By the way, I'm crushing on the guy singing. That's Jermaine Clement from Flight of the Conchords.

02 November 2007

staring at mounds of laundry and deciding sleeping in sounds nicer

This last week I've been getting up early and going to work in the morning like a regular 95er does...at least what a movie industry person considers regular. Let me be your Rosetta Stone for a moment in regards to what I've encountered as said movie industry person. Regular equates hours into the wee morning. Finishing a day and closing business and finally getting home for me is about 3-330 am after having started my day around 5pm. On an opening shift day, I get to work at 10am and go home anywhere between 7p-10p.

This job of my mine, if nothing else, has been perfect for my sleeping patterns: chaotic, intermittant, and short. Unfortunately, nothing gets done in my house. More unfortunately, I'm lying and using my work habits as reason to explain the lack of household chores and the discipline in performing them. Ha Ha....read into this as my being a lazy slob. The shame of it all.

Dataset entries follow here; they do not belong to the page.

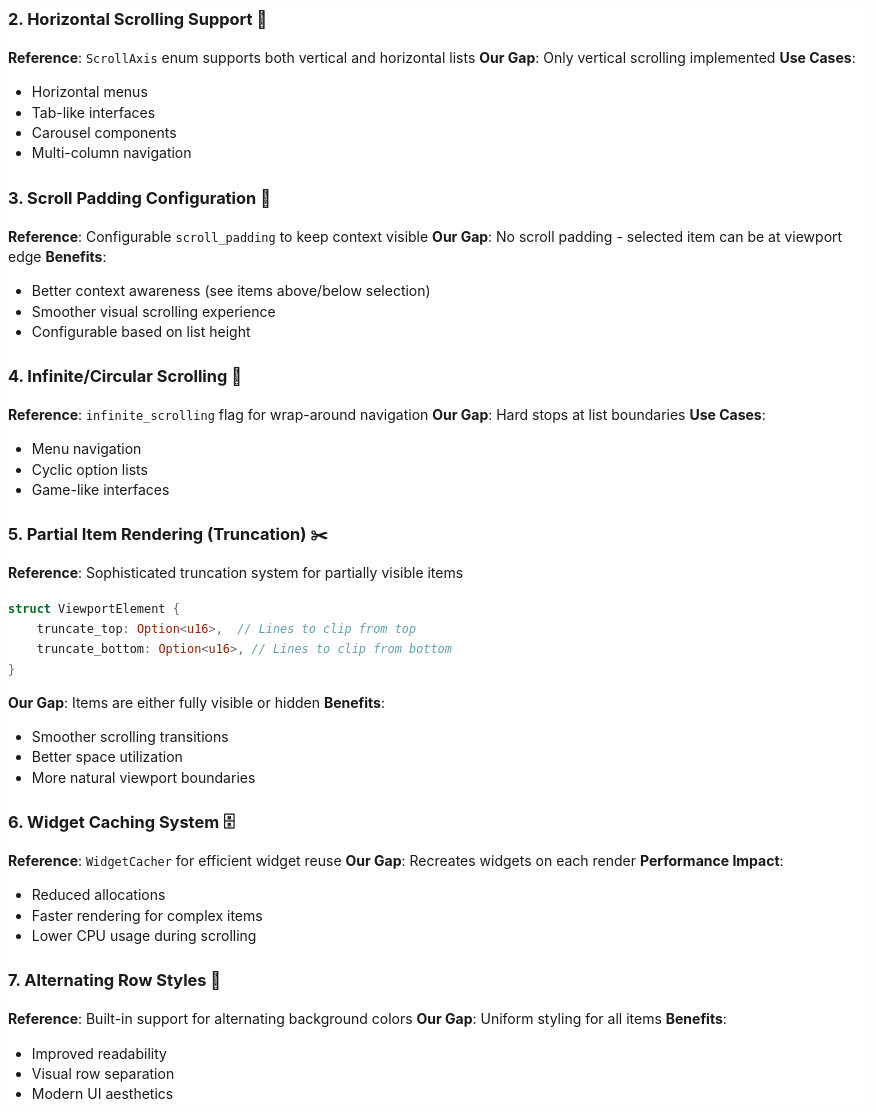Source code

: ### 2. Horizontal Scrolling Support 📐
**Reference**: `ScrollAxis` enum supports both vertical and horizontal lists
**Our Gap**: Only vertical scrolling implemented
**Use Cases**:
- Horizontal menus
- Tab-like interfaces
- Carousel components
- Multi-column navigation

### 3. Scroll Padding Configuration 📏
**Reference**: Configurable `scroll_padding` to keep context visible
**Our Gap**: No scroll padding - selected item can be at viewport edge
**Benefits**:
- Better context awareness (see items above/below selection)
- Smoother visual scrolling experience
- Configurable based on list height

### 4. Infinite/Circular Scrolling 🔄
**Reference**: `infinite_scrolling` flag for wrap-around navigation
**Our Gap**: Hard stops at list boundaries
**Use Cases**:
- Menu navigation
- Cyclic option lists
- Game-like interfaces

### 5. Partial Item Rendering (Truncation) ✂️
**Reference**: Sophisticated truncation system for partially visible items
```rust
struct ViewportElement {
    truncate_top: Option<u16>,  // Lines to clip from top
    truncate_bottom: Option<u16>, // Lines to clip from bottom
}
```
**Our Gap**: Items are either fully visible or hidden
**Benefits**:
- Smoother scrolling transitions
- Better space utilization
- More natural viewport boundaries

### 6. Widget Caching System 🗄️
**Reference**: `WidgetCacher` for efficient widget reuse
**Our Gap**: Recreates widgets on each render
**Performance Impact**:
- Reduced allocations
- Faster rendering for complex items
- Lower CPU usage during scrolling

### 7. Alternating Row Styles 🎨
**Reference**: Built-in support for alternating background colors
**Our Gap**: Uniform styling for all items
**Benefits**:
- Improved readability
- Visual row separation
- Modern UI aesthetics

I think I will rest for a brief moment, which translated means until I have to get ready for work at 3p. NO NO NO...today, I will accomplish something on the list of things I have to do in the apartment. I'll let you know how it goes.

01 November 2007

All Saints Day

Whether you're Catholic or art lover or not, this site is good mind food. The Last Supper is deteroriating and with all the attention from The DaVinci Code, you now have the chance to get nose-close (hell, it's closer than that) to Leonardo's masterpiece. See if you can see details that the person on Jesus' right is his wife. If anything, it's an opportunity to see the state of that famous wall's mural.

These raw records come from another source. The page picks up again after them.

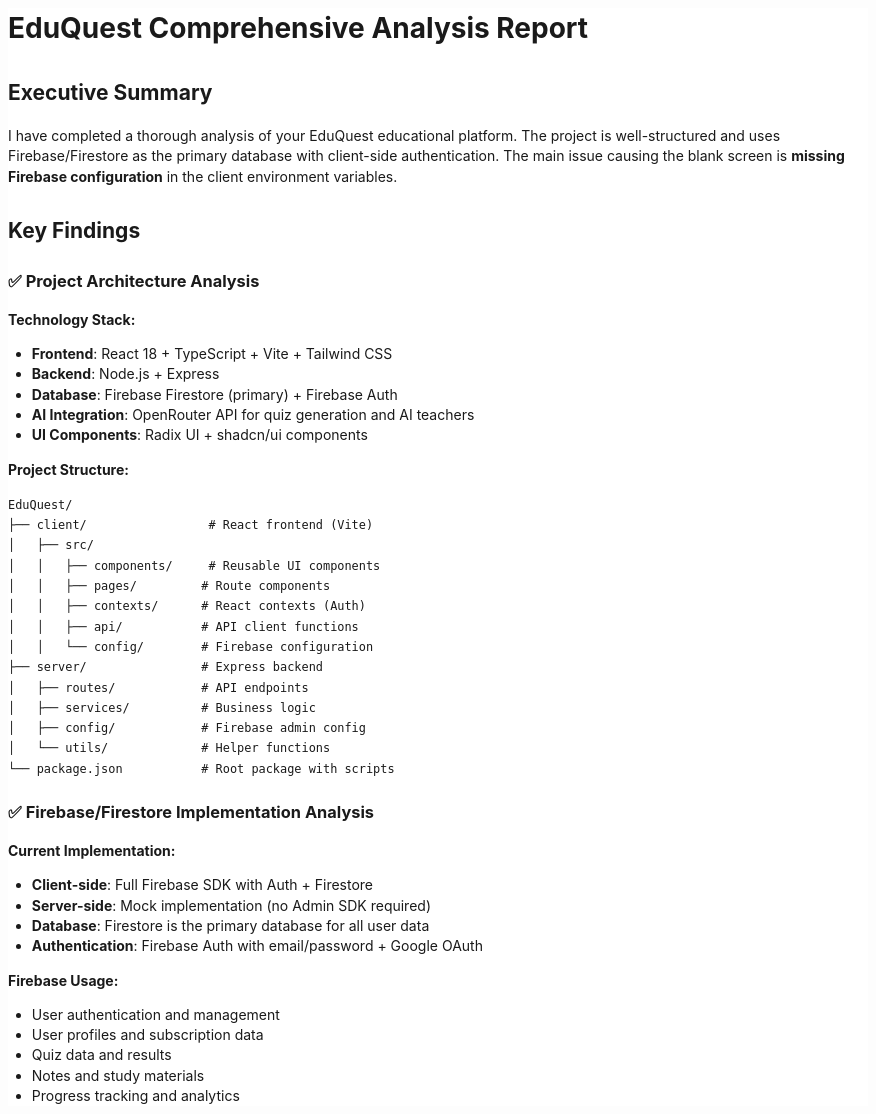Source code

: # EduQuest Comprehensive Analysis Report

## Executive Summary

I have completed a thorough analysis of your EduQuest educational platform. The project is well-structured and uses Firebase/Firestore as the primary database with client-side authentication. The main issue causing the blank screen is **missing Firebase configuration** in the client environment variables.

## Key Findings

### ✅ **Project Architecture Analysis**

**Technology Stack:**

- **Frontend**: React 18 + TypeScript + Vite + Tailwind CSS
- **Backend**: Node.js + Express
- **Database**: Firebase Firestore (primary) + Firebase Auth
- **AI Integration**: OpenRouter API for quiz generation and AI teachers
- **UI Components**: Radix UI + shadcn/ui components

**Project Structure:**

```
EduQuest/
├── client/                 # React frontend (Vite)
│   ├── src/
│   │   ├── components/     # Reusable UI components
│   │   ├── pages/         # Route components
│   │   ├── contexts/      # React contexts (Auth)
│   │   ├── api/           # API client functions
│   │   └── config/        # Firebase configuration
├── server/                # Express backend
│   ├── routes/            # API endpoints
│   ├── services/          # Business logic
│   ├── config/            # Firebase admin config
│   └── utils/             # Helper functions
└── package.json           # Root package with scripts
```

### ✅ **Firebase/Firestore Implementation Analysis**

**Current Implementation:**

- **Client-side**: Full Firebase SDK with Auth + Firestore
- **Server-side**: Mock implementation (no Admin SDK required)
- **Database**: Firestore is the primary database for all user data
- **Authentication**: Firebase Auth with email/password + Google OAuth

**Firebase Usage:**

- User authentication and management
- User profiles and subscription data
- Quiz data and results
- Notes and study materials
- Progress tracking and analytics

My secret identity is so good that I didn’t know I was a superhero.

What if depression is my superhero power? The negative spiral into blue darkness stops criminals in their tracks. Stifling, crippling depression swallows the joyful zeal of world domination and maleficent rule. It makes sense now. All these years of debilitating depression and mania have been my superhero psyche battling crime across the globe. I've been sending out psychic signals to all ne'er-do-wells and their minions. Interrupting their nefarious plans and making the world a safer place with my lightening fast sadness, I have.

Imagine, somewhere in the underbelly of a gothically dark metropolis is a criminal genius with his finger on the detonation button to release toxic fumes upon his unsuspecting foes. With my preternatural agility and unconscious gift to rule human emotion, I've disabled him. Instead of destroying the lives of thousands of innocents, he's sealing himself into his hyperbaric chamber. He has drawn all the shades, unplugged all his electronic devices, pulled on his pajamas and crawled into his bed. Cradled against his chest, beneath the layers of blankets is his Mr. Woo Woo, a stuffed porcupine he received on his eighth birthday from his favorite aunt Sue. Once a lively evil doer, hell bent on taking over the world he's suddenly immobilized by the overwhelming urge to cry. My arch nemesis has dropped all plans for conquest and just wants to know why no one loves him.

All because of me, folks. You sleep soundly tonight because of me and my superhuman emotional strength. Now, for my superhero name.